## Problem description
Below is a listing. Set down exactly the lines from the one containing "side table: present [1413,728,1732,1223]" through the one containing "coffee maker: present", both ends included, and leave out the rest.

## Records to use
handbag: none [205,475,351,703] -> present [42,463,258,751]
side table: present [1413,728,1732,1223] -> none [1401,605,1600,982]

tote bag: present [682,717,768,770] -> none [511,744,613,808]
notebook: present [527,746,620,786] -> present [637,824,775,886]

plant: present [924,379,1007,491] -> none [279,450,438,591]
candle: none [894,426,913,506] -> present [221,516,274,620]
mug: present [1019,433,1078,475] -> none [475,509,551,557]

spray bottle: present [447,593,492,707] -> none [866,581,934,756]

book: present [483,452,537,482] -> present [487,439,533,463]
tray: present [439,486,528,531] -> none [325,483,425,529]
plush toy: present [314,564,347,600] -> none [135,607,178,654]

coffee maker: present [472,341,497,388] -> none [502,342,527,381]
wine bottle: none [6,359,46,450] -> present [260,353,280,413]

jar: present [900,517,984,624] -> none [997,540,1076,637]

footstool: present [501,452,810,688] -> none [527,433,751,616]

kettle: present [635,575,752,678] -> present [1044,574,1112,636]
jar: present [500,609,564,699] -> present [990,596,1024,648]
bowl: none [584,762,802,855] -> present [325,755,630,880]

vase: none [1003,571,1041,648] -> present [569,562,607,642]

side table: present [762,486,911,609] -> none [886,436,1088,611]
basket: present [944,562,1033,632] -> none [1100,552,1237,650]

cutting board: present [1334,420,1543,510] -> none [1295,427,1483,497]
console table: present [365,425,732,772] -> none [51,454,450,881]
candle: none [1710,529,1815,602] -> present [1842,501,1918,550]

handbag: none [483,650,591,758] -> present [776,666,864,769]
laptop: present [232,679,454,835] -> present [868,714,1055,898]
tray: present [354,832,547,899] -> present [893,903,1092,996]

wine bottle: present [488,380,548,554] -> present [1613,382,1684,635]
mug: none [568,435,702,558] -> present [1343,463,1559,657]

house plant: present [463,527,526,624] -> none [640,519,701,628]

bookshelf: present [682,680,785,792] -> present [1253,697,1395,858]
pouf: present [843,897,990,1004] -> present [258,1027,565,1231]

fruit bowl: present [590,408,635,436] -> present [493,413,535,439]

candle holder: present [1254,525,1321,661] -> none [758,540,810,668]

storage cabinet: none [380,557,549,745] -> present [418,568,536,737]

## Expected answer
side table: present [1413,728,1732,1223] -> none [1401,605,1600,982]

tote bag: present [682,717,768,770] -> none [511,744,613,808]
notebook: present [527,746,620,786] -> present [637,824,775,886]

plant: present [924,379,1007,491] -> none [279,450,438,591]
candle: none [894,426,913,506] -> present [221,516,274,620]
mug: present [1019,433,1078,475] -> none [475,509,551,557]

spray bottle: present [447,593,492,707] -> none [866,581,934,756]

book: present [483,452,537,482] -> present [487,439,533,463]
tray: present [439,486,528,531] -> none [325,483,425,529]
plush toy: present [314,564,347,600] -> none [135,607,178,654]

coffee maker: present [472,341,497,388] -> none [502,342,527,381]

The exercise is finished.